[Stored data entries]

>>>

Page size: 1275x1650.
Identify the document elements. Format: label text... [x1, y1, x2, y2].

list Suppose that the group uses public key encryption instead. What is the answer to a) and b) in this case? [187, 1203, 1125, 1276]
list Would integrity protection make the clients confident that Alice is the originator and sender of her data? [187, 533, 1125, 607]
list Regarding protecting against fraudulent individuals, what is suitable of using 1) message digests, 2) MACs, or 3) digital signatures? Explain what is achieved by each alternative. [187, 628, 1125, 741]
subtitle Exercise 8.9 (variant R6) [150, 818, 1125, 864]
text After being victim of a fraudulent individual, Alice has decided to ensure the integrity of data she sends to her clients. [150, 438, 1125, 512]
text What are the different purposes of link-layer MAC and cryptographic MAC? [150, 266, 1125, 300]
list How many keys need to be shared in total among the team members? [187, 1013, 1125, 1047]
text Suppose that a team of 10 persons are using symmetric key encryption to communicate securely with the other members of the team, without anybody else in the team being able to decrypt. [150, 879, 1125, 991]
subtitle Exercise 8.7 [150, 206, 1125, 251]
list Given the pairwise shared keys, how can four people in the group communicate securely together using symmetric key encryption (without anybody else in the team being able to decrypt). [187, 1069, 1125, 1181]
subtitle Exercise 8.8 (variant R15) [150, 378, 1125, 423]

<<<

ACTIVITY: Go through the data and gather every line that holds "Suppose".

SOLUTION TO THIS TASK:
list Suppose that the group uses public key encryption instead. What is the answer to a) and b) in this case? [187, 1203, 1125, 1276]
text Suppose that a team of 10 persons are using symmetric key encryption to communicate securely with the other members of the team, without anybody else in the team being able to decrypt. [150, 879, 1125, 991]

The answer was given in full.